┌────────

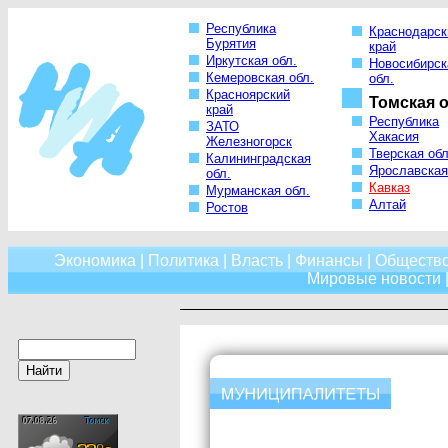
Республика
Краснодарск
Бурятия
край
Иркутская обл.
Новосибирск
Кемеровская обл.
обл.
Красноярский
Томская о
край
Республика
ЗАТО
Хакасия
Железногорск
Тверская обл
Калининградская
Ярославская
обл.
Кавказ
Мурманская обл.
Алтай
Ростов
Экономика
|
Политика
|
Власть
|
Финансы
|
Обществ
Мировые новости
|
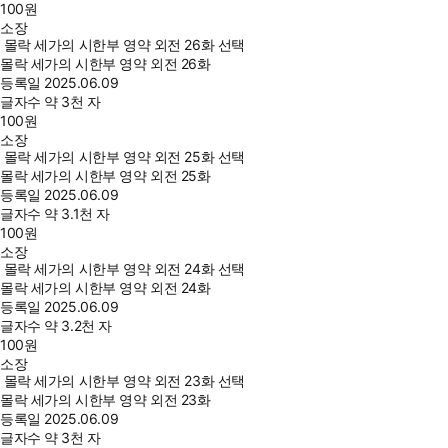
100
원
소장
몰락 세가의 시한부 영약 외전 26화 선택
몰락 세가의 시한부 영약 외전 26화
등록일
2025.06.09
글자수
약 3천 자
100
원
소장
몰락 세가의 시한부 영약 외전 25화 선택
몰락 세가의 시한부 영약 외전 25화
등록일
2025.06.09
글자수
약 3.1천 자
100
원
소장
몰락 세가의 시한부 영약 외전 24화 선택
몰락 세가의 시한부 영약 외전 24화
등록일
2025.06.09
글자수
약 3.2천 자
100
원
소장
몰락 세가의 시한부 영약 외전 23화 선택
몰락 세가의 시한부 영약 외전 23화
등록일
2025.06.09
글자수
약 3천 자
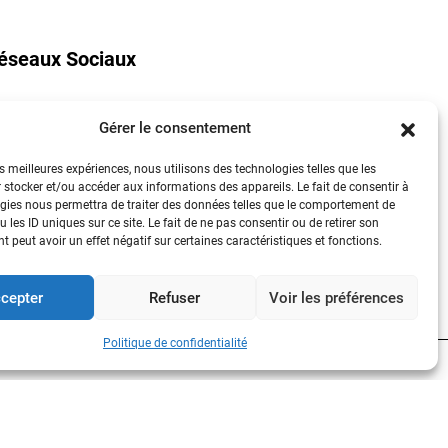
éseaux Sociaux
Gérer le consentement
YouTube
es meilleures expériences, nous utilisons des technologies telles que les
LinkedIn
 stocker et/ou accéder aux informations des appareils. Le fait de consentir à
gies nous permettra de traiter des données telles que le comportement de
Instagram
 les ID uniques sur ce site. Le fait de ne pas consentir ou de retirer son
 peut avoir un effet négatif sur certaines caractéristiques et fonctions.
cepter
Refuser
Voir les préférences
Politique de confidentialité
Contactez-nous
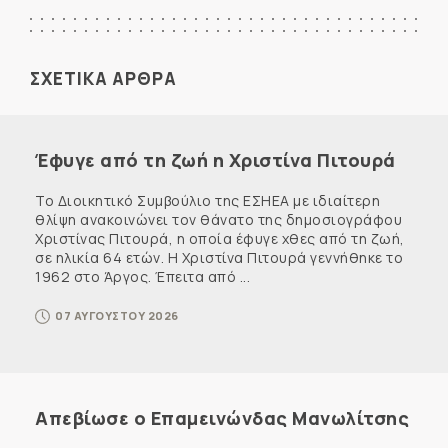
ΣΧΕΤΙΚΑ ΑΡΘΡΑ
Έφυγε από τη ζωή η Χριστίνα Πιτουρά
Το Διοικητικό Συμβούλιο της ΕΣΗΕΑ με ιδιαίτερη
θλίψη ανακοινώνει τον θάνατο της δημοσιογράφου
Χριστίνας Πιτουρά, η οποία έφυγε χθες από τη ζωή,
σε ηλικία 64 ετών. Η Χριστίνα Πιτουρά γεννήθηκε το
1962 στο Άργος. Έπειτα από ...
07 ΑΥΓΟΥΣΤΟΥ 2026
Απεβίωσε ο Επαμεινώνδας Μανωλίτσης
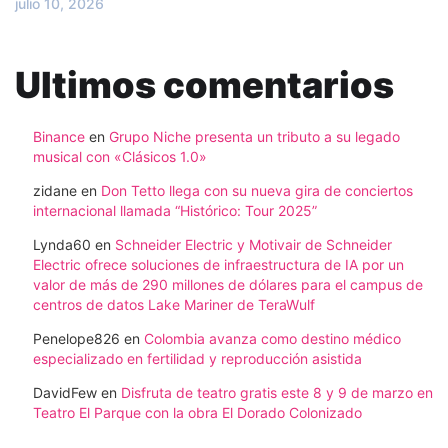
julio 10, 2026
Ultimos comentarios
Binance
en
Grupo Niche presenta un tributo a su legado
musical con «Clásicos 1.0»
zidane
en
Don Tetto llega con su nueva gira de conciertos
internacional llamada “Histórico: Tour 2025”
Lynda60
en
Schneider Electric y Motivair de Schneider
Electric ofrece soluciones de infraestructura de IA por un
valor de más de 290 millones de dólares para el campus de
centros de datos Lake Mariner de TeraWulf
Penelope826
en
Colombia avanza como destino médico
especializado en fertilidad y reproducción asistida
DavidFew
en
Disfruta de teatro gratis este 8 y 9 de marzo en
Teatro El Parque con la obra El Dorado Colonizado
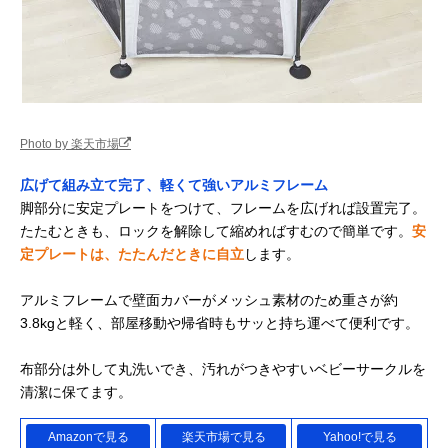
Photo by 楽天市場
広げて組み立て完了、軽くて強いアルミフレーム
脚部分に安定プレートをつけて、フレームを広げれば設置完了。
たたむときも、ロックを解除して縮めればすむので簡単です。
安
定プレートは、たたんだときに自立
します。
アルミフレームで壁面カバーがメッシュ素材のため重さが約
3.8kgと軽く、部屋移動や帰省時もサッと持ち運べて便利です。
布部分は外して丸洗いでき、汚れがつきやすいベビーサークルを
清潔に保てます。
Amazonで見る
楽天市場で見る
Yahoo!で見る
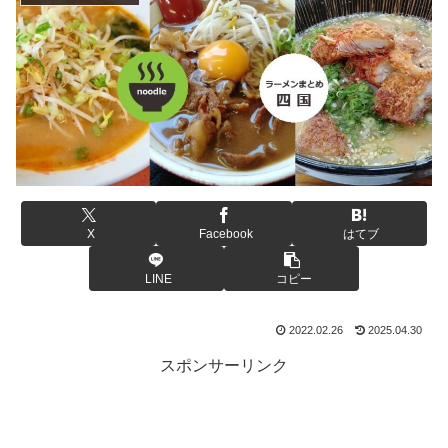
X
Facebook
はてブ
LINE
コピー
2022.02.26
2025.04.30
スポンサーリンク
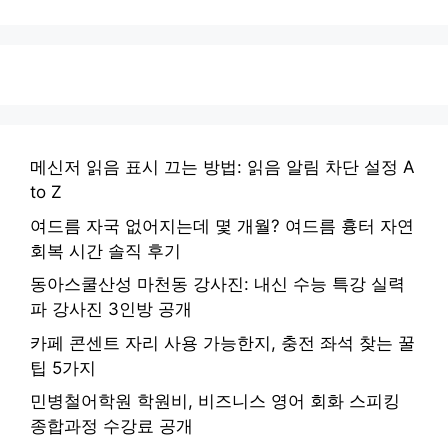
메신저 읽음 표시 끄는 방법: 읽음 알림 차단 설정 A
to Z
여드름 자국 없어지는데 몇 개월? 여드름 흉터 자연
회복 시간 솔직 후기
동아스쿨산성 마천동 강사진: 내신 수능 특강 실력
파 강사진 3인방 공개
카페 콘센트 자리 사용 가능한지, 충전 좌석 찾는 꿀
팁 5가지
민병철어학원 학원비, 비즈니스 영어 회화 스피킹
종합과정 수강료 공개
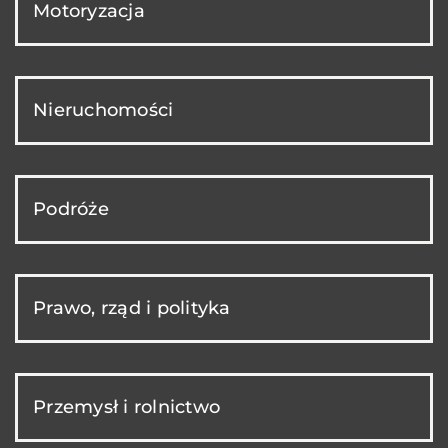
Motoryzacja
Nieruchomości
Podróże
Prawo, rząd i polityka
Przemysł i rolnictwo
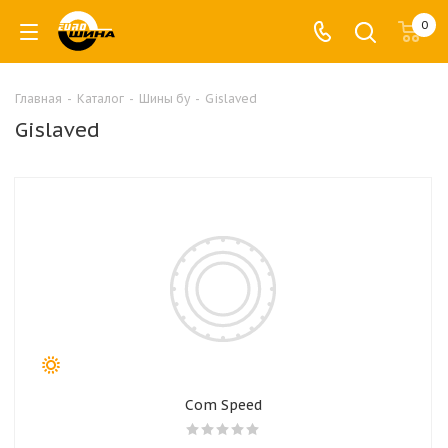
0
Главная
-
Каталог
-
Шины бу
-
Gislaved
Gislaved
Com Speed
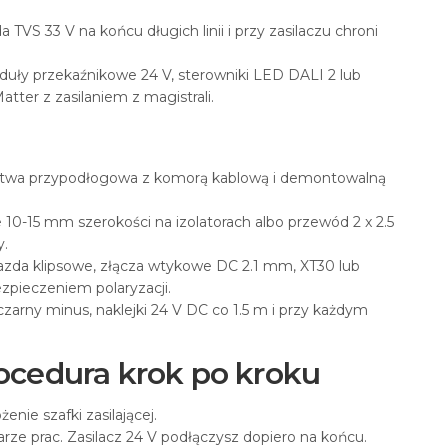
a TVS 33 V na końcu długich linii i przy zasilaczu chroni
duły przekaźnikowe 24 V, sterowniki LED DALI 2 lub
ter z zasilaniem z magistrali.
istwa przypodłogowa z komorą kablową i demontowalną
10-15 mm szerokości na izolatorach albo przewód 2 x 2.5
y.
azda klipsowe, złącza wtykowe DC 2.1 mm, XT30 lub
pieczeniem polaryzacji.
czarny minus, naklejki 24 V DC co 1.5 m i przy każdym
ocedura krok po kroku
enie szafki zasilającej.
rze prac. Zasilacz 24 V podłączysz dopiero na końcu.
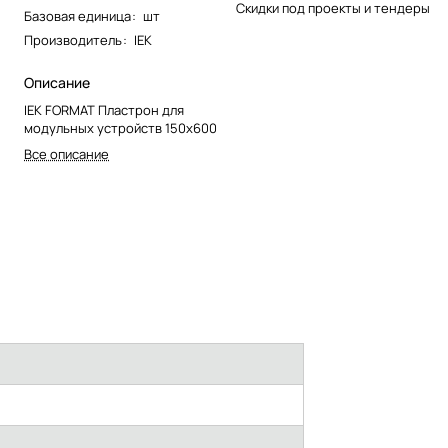
Скидки под проекты и тендеры
Базовая единица
:
шт
Производитель
:
IEK
Описание
IEK FORMAT Пластрон для
модульных устройств 150х600
Все описание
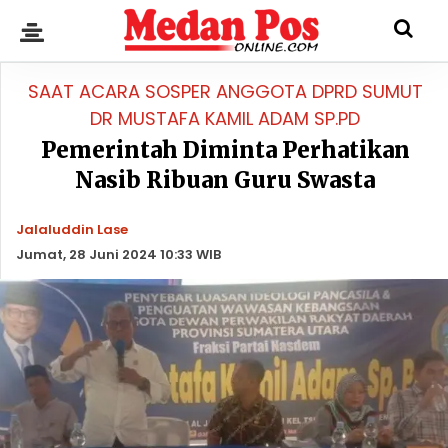
SAAT ACARA SOSPER ANGGOTA DPRD SUMUT
DR MUSTAFA KAMIL ADAM SP.PD
Pemerintah Diminta Perhatikan
Nasib Ribuan Guru Swasta
Jalaluddin Lase
Jumat, 28 Juni 2024 10:33 WIB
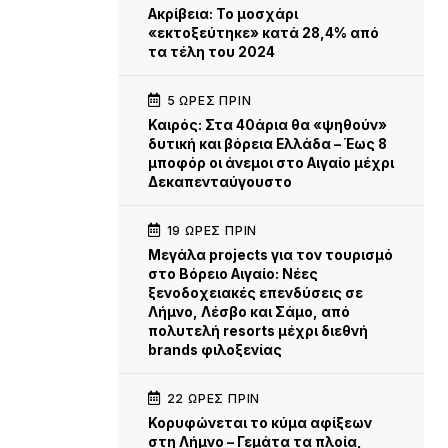
Ακρίβεια: Το μοσχάρι
«εκτοξεύτηκε» κατά 28,4% από
τα τέλη του 2024
5 ΏΡΕΣ ΠΡΙΝ
Καιρός: Στα 40άρια θα «ψηθούν»
δυτική και βόρεια Ελλάδα – Έως 8
μποφόρ οι άνεμοι στο Αιγαίο μέχρι
Δεκαπενταύγουστο
19 ΏΡΕΣ ΠΡΙΝ
Μεγάλα projects για τον τουρισμό
στο Βόρειο Αιγαίο: Νέες
ξενοδοχειακές επενδύσεις σε
Λήμνο, Λέσβο και Σάμο, από
πολυτελή resorts μέχρι διεθνή
brands φιλοξενίας
22 ΏΡΕΣ ΠΡΙΝ
Κορυφώνεται το κύμα αφίξεων
στη Λήμνο – Γεμάτα τα πλοία,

└────────

Please put these lines into a numbered list, leaving out the blank lines and the pictures.

1. Республика
2. Краснодарск
3. Бурятия
4. край
5. Иркутская обл.
6. Новосибирск
7. Кемеровская обл.
8. обл.
9. Красноярский
10. Томская о
11. край
12. Республика
13. ЗАТО
14. Хакасия
15. Железногорск
16. Тверская обл
17. Калининградская
18. Ярославская
19. обл.
20. Кавказ
21. Мурманская обл.
22. Алтай
23. Ростов
24. Экономика
25. |
26. Политика
27. |
28. Власть
29. |
30. Финансы
31. |
32. Обществ
33. Мировые новости
34. |
35. 100
36. 원
37. 소장
38. 몰락 세가의 시한부 영약 외전 26화 선택
39. 몰락 세가의 시한부 영약 외전 26화
40. 등록일
41. 2025.06.09
42. 글자수
43. 약 3천 자
44. 100
45. 원
46. 소장
47. 몰락 세가의 시한부 영약 외전 25화 선택
48. 몰락 세가의 시한부 영약 외전 25화
49. 등록일
50. 2025.06.09
51. 글자수
52. 약 3.1천 자
53. 100
54. 원
55. 소장
56. 몰락 세가의 시한부 영약 외전 24화 선택
57. 몰락 세가의 시한부 영약 외전 24화
58. 등록일
59. 2025.06.09
60. 글자수
61. 약 3.2천 자
62. 100
63. 원
64. 소장
65. 몰락 세가의 시한부 영약 외전 23화 선택
66. 몰락 세가의 시한부 영약 외전 23화
67. 등록일
68. 2025.06.09
69. 글자수
70. 약 3천 자
71. éseaux Sociaux
72. Gérer le consentement
73. YouTube
74. es meilleures expériences, nous utilisons des technologies telles que les
75. LinkedIn
76.  stocker et/ou accéder aux informations des appareils. Le fait de consentir à
77. gies nous permettra de traiter des données telles que le comportement de
78. Instagram
79.  les ID uniques sur ce site. Le fait de ne pas consentir ou de retirer son
80.  peut avoir un effet négatif sur certaines caractéristiques et fonctions.
81. cepter
82. Refuser
83. Voir les préférences
84. Politique de confidentialité
85. Contactez-nous
86. ΣΧΕΤΙΚΑ ΑΡΘΡΑ
87. Έφυγε από τη ζωή η Χριστίνα Πιτουρά
88. Το Διοικητικό Συμβούλιο της ΕΣΗΕΑ με ιδιαίτερη
89. θλίψη ανακοινώνει τον θάνατο της δημοσιογράφου
90. Χριστίνας Πιτουρά, η οποία έφυγε χθες από τη ζωή,
91. σε ηλικία 64 ετών. Η Χριστίνα Πιτουρά γεννήθηκε το
92. 1962 στο Άργος. Έπειτα από ...
93. 07 ΑΥΓΟΥΣΤΟΥ 2026
94. Απεβίωσε ο Επαμεινώνδας Μανωλίτσης
95. julio 10, 2026
96. Ultimos comentarios
97. Binance
98. en
99. Grupo Niche presenta un tributo a su legado
100. musical con «Clásicos 1.0»
101. zidane
102. en
103. Don Tetto llega con su nueva gira de conciertos
104. internacional llamada “Histórico: Tour 2025”
105. Lynda60
106. en
107. Schneider Electric y Motivair de Schneider
108. Electric ofrece soluciones de infraestructura de IA por un
109. valor de más de 290 millones de dólares para el campus de
110. centros de datos Lake Mariner de TeraWulf
111. Penelope826
112. en
113. Colombia avanza como destino médico
114. especializado en fertilidad y reproducción asistida
115. DavidFew
116. en
117. Disfruta de teatro gratis este 8 y 9 de marzo en
118. Teatro El Parque con la obra El Dorado Colonizado
119. Photo by 楽天市場
120. 広げて組み立て完了、軽くて強いアルミフレーム
121. 脚部分に安定プレートをつけて、フレームを広げれば設置完了。
122. たたむときも、ロックを解除して縮めればすむので簡単です。
123. 安
124. 定プレートは、たたんだときに自立
125. します。
126. アルミフレームで壁面カバーがメッシュ素材のため重さが約
127. 3.8kgと軽く、部屋移動や帰省時もサッと持ち運べて便利です。
128. 布部分は外して丸洗いでき、汚れがつきやすいベビーサークルを
129. 清潔に保てます。
130. Amazonで見る
131. 楽天市場で見る
132. Yahoo!で見る
133. X
134. Facebook
135. はてブ
136. LINE
137. コピー
138. 2022.02.26
139. 2025.04.30
140. スポンサーリンク
141. 메신저 읽음 표시 끄는 방법: 읽음 알림 차단 설정 A
142. to Z
143. 여드름 자국 없어지는데 몇 개월? 여드름 흉터 자연
144. 회복 시간 솔직 후기
145. 동아스쿨산성 마천동 강사진: 내신 수능 특강 실력
146. 파 강사진 3인방 공개
147. 카페 콘센트 자리 사용 가능한지, 충전 좌석 찾는 꿀
148. 팁 5가지
149. 민병철어학원 학원비, 비즈니스 영어 회화 스피킹
150. 종합과정 수강료 공개
151. Motoryzacja
152. Nieruchomości
153. Podróże
154. Prawo, rząd i polityka
155. Przemysł i rolnictwo
156. 0
157. Главная
158. -
159. Каталог
160. -
161. Шины бу
162. -
163. Gislaved
164. Gislaved
165. Com Speed
166. a TVS 33 V na końcu długich linii i przy zasilaczu chroni
167. duły przekaźnikowe 24 V, sterowniki LED DALI 2 lub
168. ter z zasilaniem z magistrali.
169. istwa przypodłogowa z komorą kablową i demontowalną
170. 10-15 mm szerokości na izolatorach albo przewód 2 x 2.5
171. y.
172. azda klipsowe, złącza wtykowe DC 2.1 mm, XT30 lub
173. pieczeniem polaryzacji.
174. czarny minus, naklejki 24 V DC co 1.5 m i przy każdym
175. ocedura krok po kroku
176. enie szafki zasilającej.
177. rze prac. Zasilacz 24 V podłączysz dopiero na końcu.
178. Скидки под проекты и тендеры
179. Базовая единица
180. :
181. шт
182. Производитель
183. :
184. IEK
185. Описание
186. IEK FORMAT Пластрон для
187. модульных устройств 150х600
188. Все описание
189. SAAT ACARA SOSPER ANGGOTA DPRD SUMUT
190. DR MUSTAFA KAMIL ADAM SP.PD
191. Pemerintah Diminta Perhatikan
192. Nasib Ribuan Guru Swasta
193. Jalaluddin Lase
194. Jumat, 28 Juni 2024 10:33 WIB
195. Ακρίβεια: Το μοσχάρι
196. «εκτοξεύτηκε» κατά 28,4% από
197. τα τέλη του 2024
198. 5 ΏΡΕΣ ΠΡΙΝ
199. Καιρός: Στα 40άρια θα «ψηθούν»
200. δυτική και βόρεια Ελλάδα – Έως 8
201. μποφόρ οι άνεμοι στο Αιγαίο μέχρι
202. Δεκαπενταύγουστο
203. 19 ΏΡΕΣ ΠΡΙΝ
204. Μεγάλα projects για τον τουρισμό
205. στο Βόρειο Αιγαίο: Νέες
206. ξενοδοχειακές επενδύσεις σε
207. Λήμνο, Λέσβο και Σάμο, από
208. πολυτελή resorts μέχρι διεθνή
209. brands φιλοξενίας
210. 22 ΏΡΕΣ ΠΡΙΝ
211. Κορυφώνεται το κύμα αφίξεων
212. στη Λήμνο – Γεμάτα τα πλοία,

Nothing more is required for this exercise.